450, I think was our total resolved that over a three year period.
It really was a bargain given that our counsel was so plugged in over there, went to school with the right parties, played tennis with the right parties, it didn’t affect it, I don’t think but it didn’t hurt us and our billing rate over there was $1.75 an hour which is unheard of in Houston. Was up in your neck of the wood, $1000?
(Operator Instructions) Your next question comes from John Collar – Unidentified Company. John Collar – Unidentified Company: My first question relates to the artificial lift technology. I was wondering if you were unsolicited interest from other parties or how you are going about sort of letting people know that you have this?
Well the first thing we are doing is we are soliciting interest because this is not something that we are broadcasting in detail to industry yet. What we are doing is we are talking to those people that operate similar way and therefore would have an interest, and yes there is interest and yes we are in conversations with those folks. John Collar – Unidentified Company: Another question, and I know you have an awful lot on your plate, but it seems to be that you have got based on our presentation you made earlier in this release that there are several phases of Neptune I am wondering if you’ve identified other areas if I am misreading that.
No, you are not misreading that. Neptune refers to a series of opportunities, the Lopez Field is just the first of those that we have actually initiated leasing in fuel operations. Yes we have the other targets as well that we are moving forward on in a very deliberate manner. John Collar – Unidentified Company: Okay. I am guessing that I don’t want to get too much information. But I am guessing still you have a fairly long run away you don’t need to move immediately on those or you will loose them, right?
We are not concerned. Again, this is a project it’s very economic, very profitable, but it’s not sexy, it’s not drilling a Balkan well for 1500 barrels a day, of course it’s a 1000 barrels tomorrow and 500 the day after. But still you get to make a PR release about a huge IP rate.
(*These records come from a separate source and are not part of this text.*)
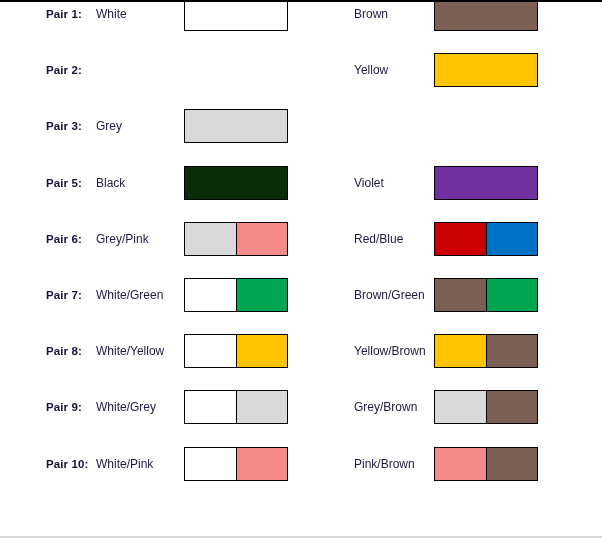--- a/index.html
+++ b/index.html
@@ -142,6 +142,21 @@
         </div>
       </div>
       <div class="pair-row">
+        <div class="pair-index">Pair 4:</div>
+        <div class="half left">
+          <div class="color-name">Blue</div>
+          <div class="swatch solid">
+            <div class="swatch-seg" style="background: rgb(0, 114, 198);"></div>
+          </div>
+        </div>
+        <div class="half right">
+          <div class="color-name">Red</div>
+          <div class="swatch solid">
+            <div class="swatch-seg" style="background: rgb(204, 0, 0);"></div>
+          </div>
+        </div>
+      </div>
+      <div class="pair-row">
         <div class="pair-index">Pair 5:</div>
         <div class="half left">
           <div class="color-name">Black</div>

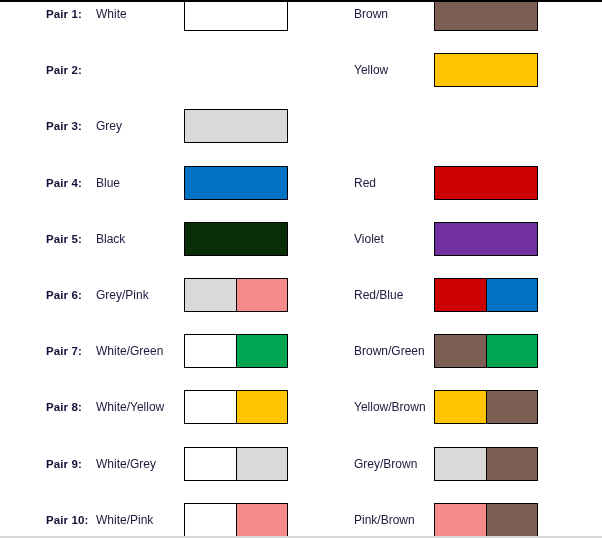--- a/index.html
+++ b/index.html
@@ -157,7 +157,7 @@
         </div>
       </div>
       <div class="pair-row">
-        <div class="pair-index">Pair 5:</div>
+        <div class="pair-index">Brown 5:</div>
         <div class="half left">
           <div class="color-name">Black</div>
           <div class="swatch solid">

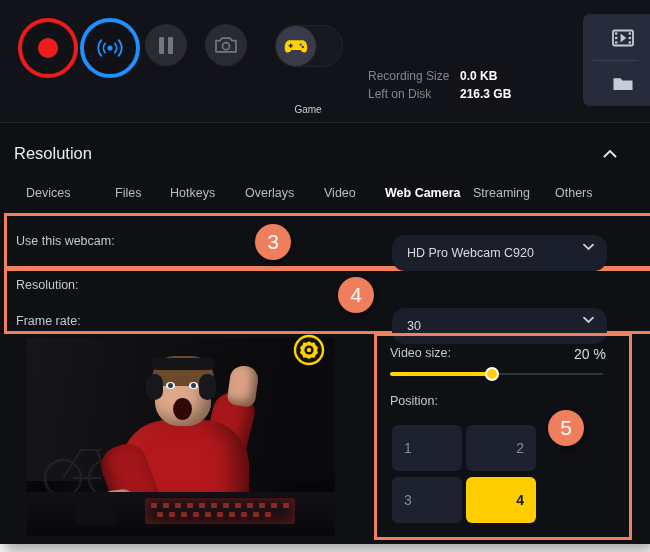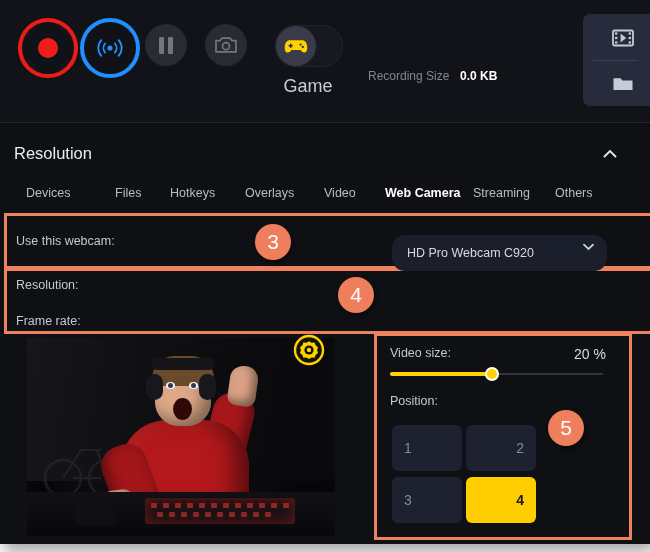--- a/index.html
+++ b/index.html
@@ -175,6 +175,9 @@
     <div class="statrow stat1">
       <span class="lbl">Recording Size</span><span class="v">0.0 KB</span>
     </div>
+    <div class="statrow stat2">
+      <span class="lbl">Left on Disk</span><span class="v">216.3 GB</span>
+    </div>
 
     <div class="sidecard">
       <div class="sidebtn a">

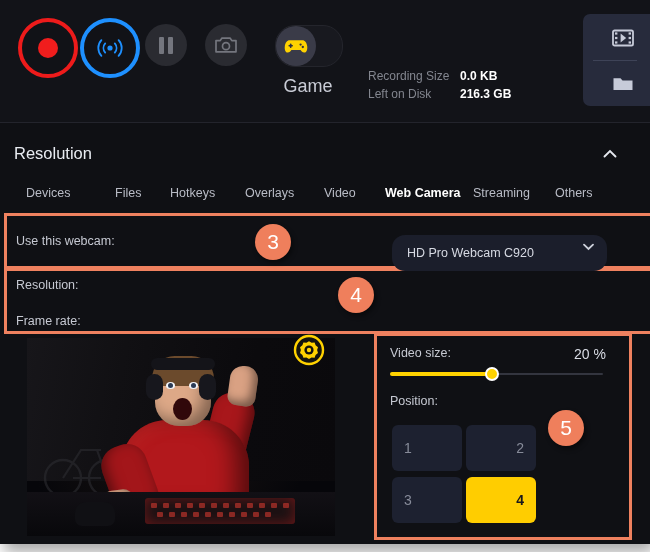--- a/index.html
+++ b/index.html
@@ -24,7 +24,7 @@
               background:#18191f;border:1px solid #24252c;}
   .gameknob{position:absolute;left:0px;top:0px;width:40px;height:40px;border-radius:50%;background:#3a3b48;
             display:flex;align-items:center;justify-content:center;}
-  .game-label{position:absolute;left:275px;top:76px;width:66px;text-align:center;color:#c9ccd6;font-size:18px;}
+  .game-label{position:absolute;left:275px;top:104px;width:66px;text-align:center;color:#c9ccd6;font-size:10px;}
 
   .hotkeys{position:absolute;left:12px;top:86px;display:flex;gap:8px;}
   .hotkey{width:59px;height:19px;border:1px solid #3c4a63;border-radius:4px;background:#14151b;

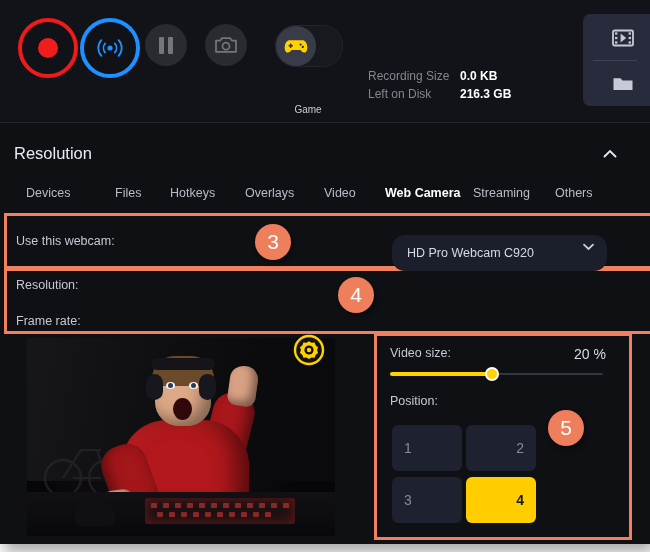--- a/index.html
+++ b/index.html
@@ -235,6 +235,12 @@
   <div class="row-label" style="left:16px;top:278px">Resolution:</div>
 
   <div class="row-label" style="left:16px;top:314px">Frame rate:</div>
+  <div class="sel" style="left:392px;top:308px;width:215px">
+    <span class="txt">30</span>
+    <svg class="chev" width="11" height="8" viewBox="0 0 11 8">
+        <path d="M1 1.6L5.5 6 10 1.6" fill="none" stroke="#cdd1db" stroke-width="1.8" stroke-linecap="round"></path>
+      </svg>
+  </div>
 
   <div class="preview">
     <div class="pv-bg"></div>

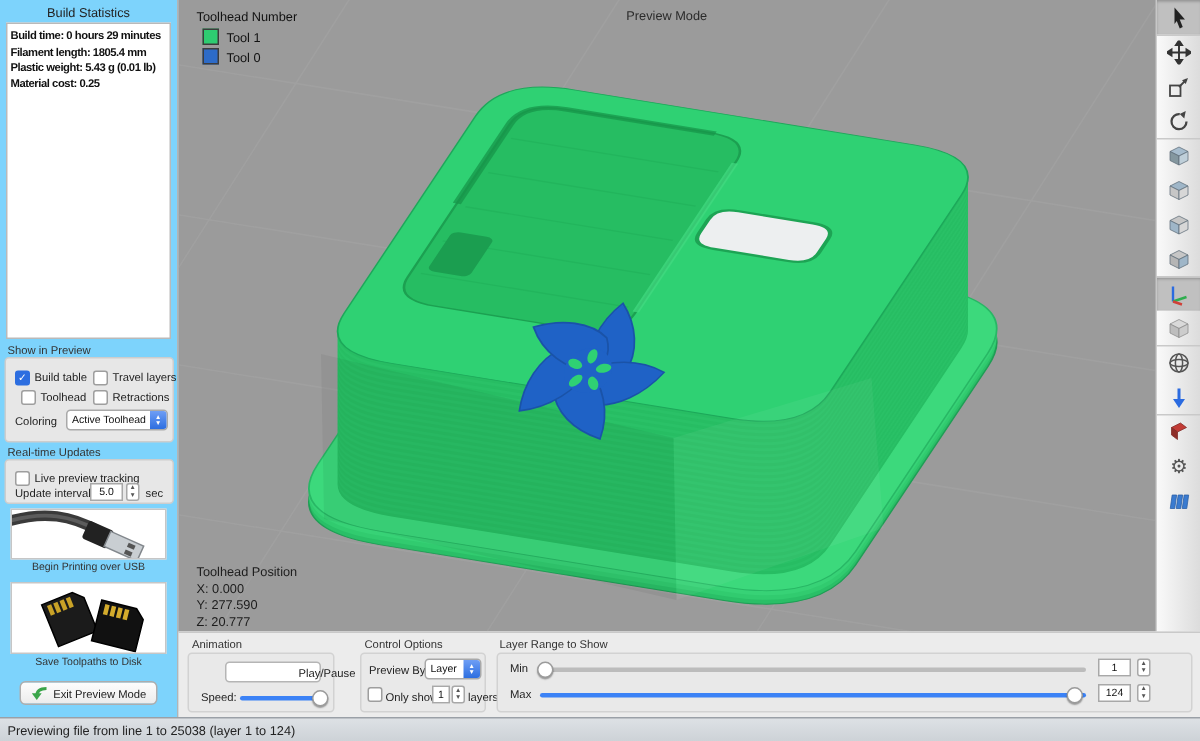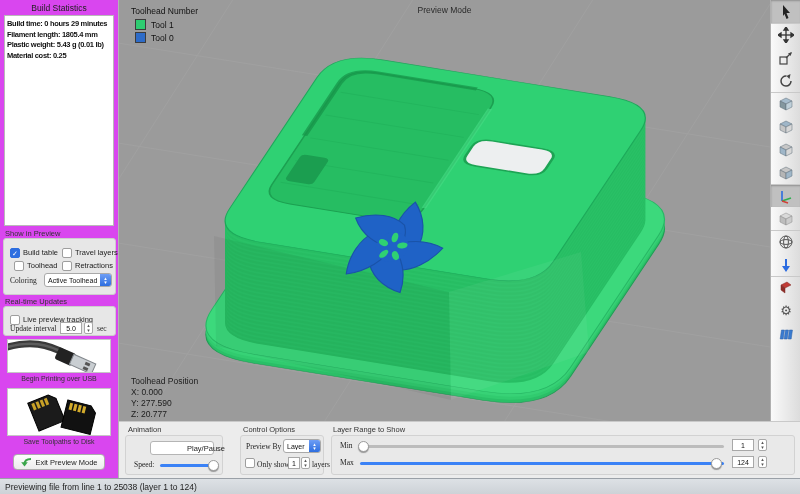--- a/index.html
+++ b/index.html
@@ -8,7 +8,7 @@
 
   
   #left-panel { position:absolute; left:0; top:0; width:119px; height:478px;
-    background:#d946ef; border-right:1px solid #b4b4b4; }
+    background:#7dd3fc; border-right:1px solid #b4b4b4; }
   .panel-title { position:absolute; top:3px; left:0; width:100%; text-align:center;
     font-size:8.5px; color:#222; }
   #stats-box { position:absolute; left:4px; top:15px; width:110px; height:211px;

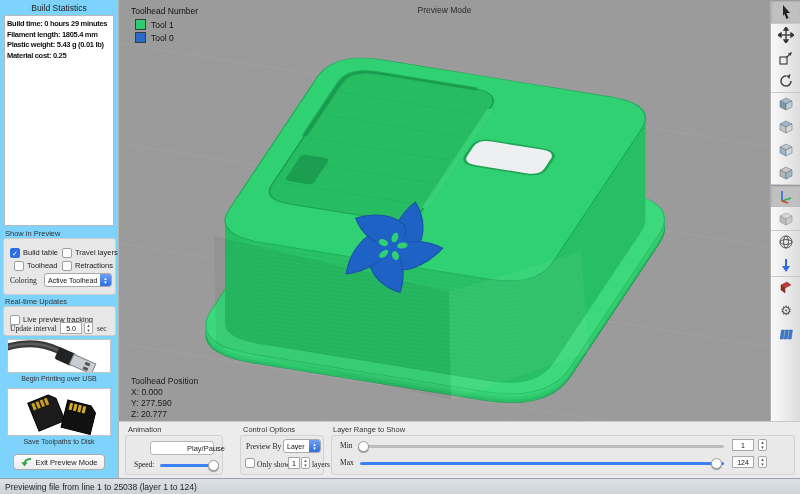--- a/index.html
+++ b/index.html
@@ -86,7 +86,7 @@
     box-shadow:0 1px 1px rgba(0,0,0,.35); }
   .track-blue { background:#3b82f6; }
   .track-gray { background:#bcbcbc; }
-  .inline-label { position:absolute; font-size:7.5px; color:#222; white-space:nowrap;font-family:Liberation Serif, serif; }
+  .inline-label { position:absolute; font-size:7.5px; color:#222; white-space:nowrap; }
 
   
   #status-bar { position:absolute; left:0; top:478px; width:800px; height:16px;

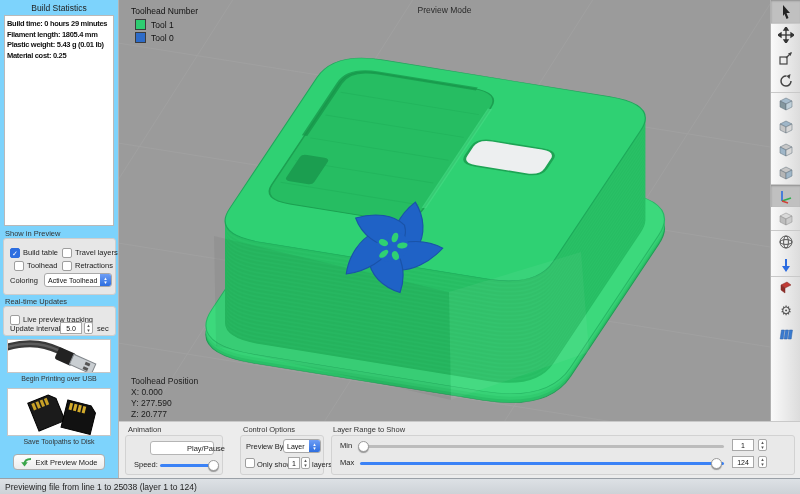--- a/index.html
+++ b/index.html
@@ -78,7 +78,7 @@
     border-radius:3px; background:#e9e9e9; }
   #play-btn { position:absolute; left:24px; top:5px; width:64px; height:14px;
     background:#fff; border:1px solid #b5b5b5; border-radius:3px; font-size:7.5px;
-    color:#222; display:flex; align-items:center; justify-content:center; gap:3px;
+    color:#222; display:flex; align-items:center; justify-content:space-between; gap:3px;
     cursor:pointer;padding-left:45px; }
   .slider { position:absolute; height:3px; border-radius:2px; }
   .slider .knob { position:absolute; top:-4px; width:11px; height:11px;

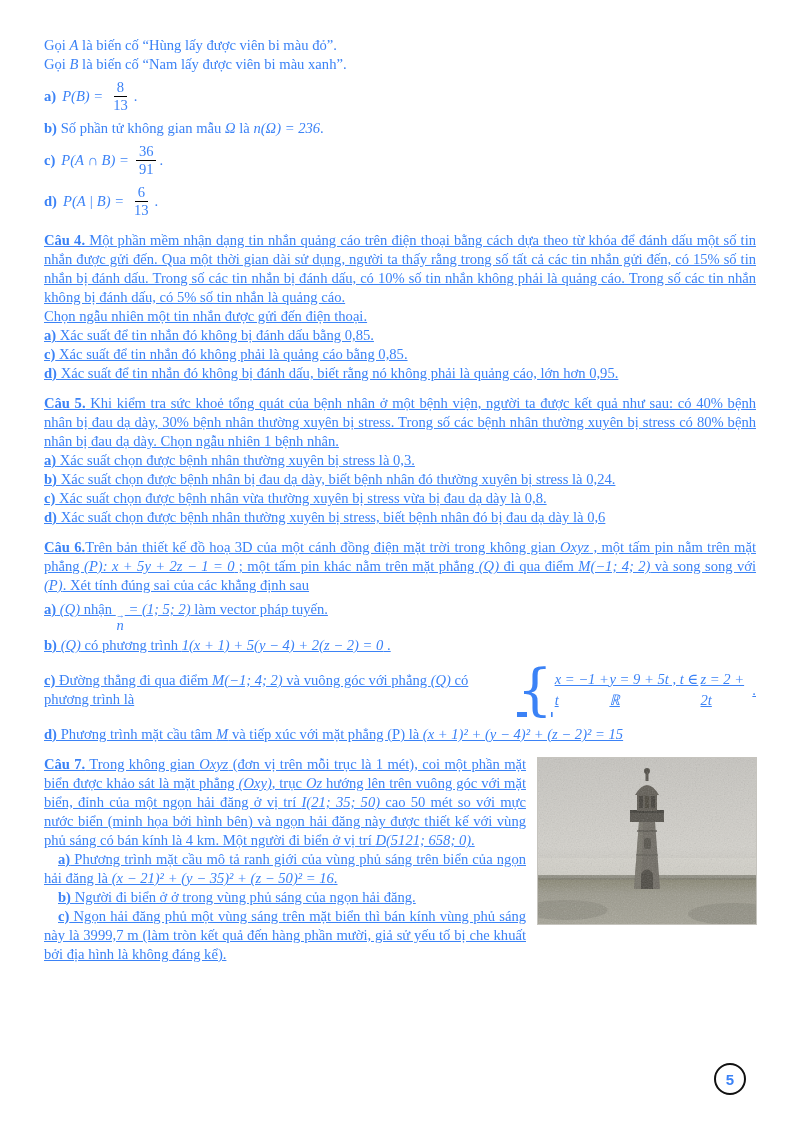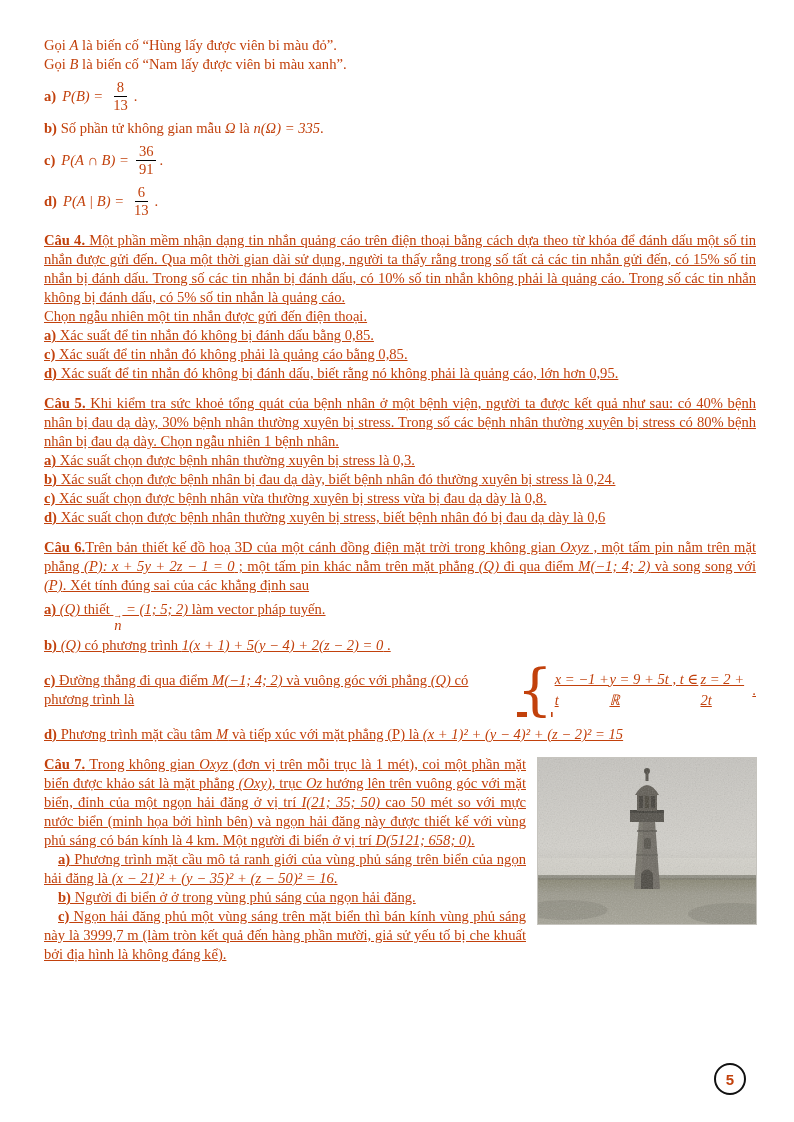--- a/index.html
+++ b/index.html
@@ -5,7 +5,7 @@
   html,body{margin:0;padding:0;background:#e8e8e8;}
   .page{
     width:794px;height:1122px;background:#ffffff;position:relative;overflow:hidden;
-    font-family:"Liberation Serif","DejaVu Serif",serif;font-size:14.6px;line-height:19px;color:#c2410c;
+    font-family:"Liberation Serif","DejaVu Serif",serif;font-size:14.6px;line-height:19px;color:#3b82f6;
     margin:0 auto;
   }
   .content{padding:36px 38px 0 44px;}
And so, we don’t have a lot competition for this kind of a project. We are perfectly happy to drill 10, 15 barrel a day wells and capture 30, 35% 40% rate of turn on it.
Your next question comes from Norman Kramer - Kramer Investments. Norman Kramer - Kramer Investments: I had another question about Lopez and Neptune also. Is it just a candidate possibly down the road for CO2 flooding?
I would suspect that in the future, and the future means over the next 50 years. All of these fields are candidates for CO2 because they are going to be looking for places, it’s a clustered CO2, and obviously the best place to put it is in a reservoir that might actually get you some serendipity value through an increased oil production. Yes, you are correct these are excellent candidates for CO2 flooding. At this particular depth in Lopez field it would be an admissible flood because the pressure wouldn’t be high enough to allow admissibility to occur, but you would still get a benefit. But, yes, you could stuff a whole lot of CO2 in that reservoir and you would mobilize additional oil out of the ground. So yes, you are correct those are the good candidates. Now when it’s going to occur is another issue, because with CO2 the critical issue is the transportation CO2, getting the CO2 where it is produce to where it needs to go.
And management there are no further questions at this time. Please continue with any closing remarks you may have.
Well after all of this, and these are good questions, I think we covered our situation and I would like to thank everybody for joining us this morning and feel free to join us in any of our conferences coming up in the next quarter thank you very much.
Ladies and gentlemen this concludes the Evolution Petroleum first quarter earnings conference call. This conference will be available for replay, you may access the replay system at any time by dialing 303-590-3030 and entering the access code of 4181633. Thank you for your participation you may now disconnect.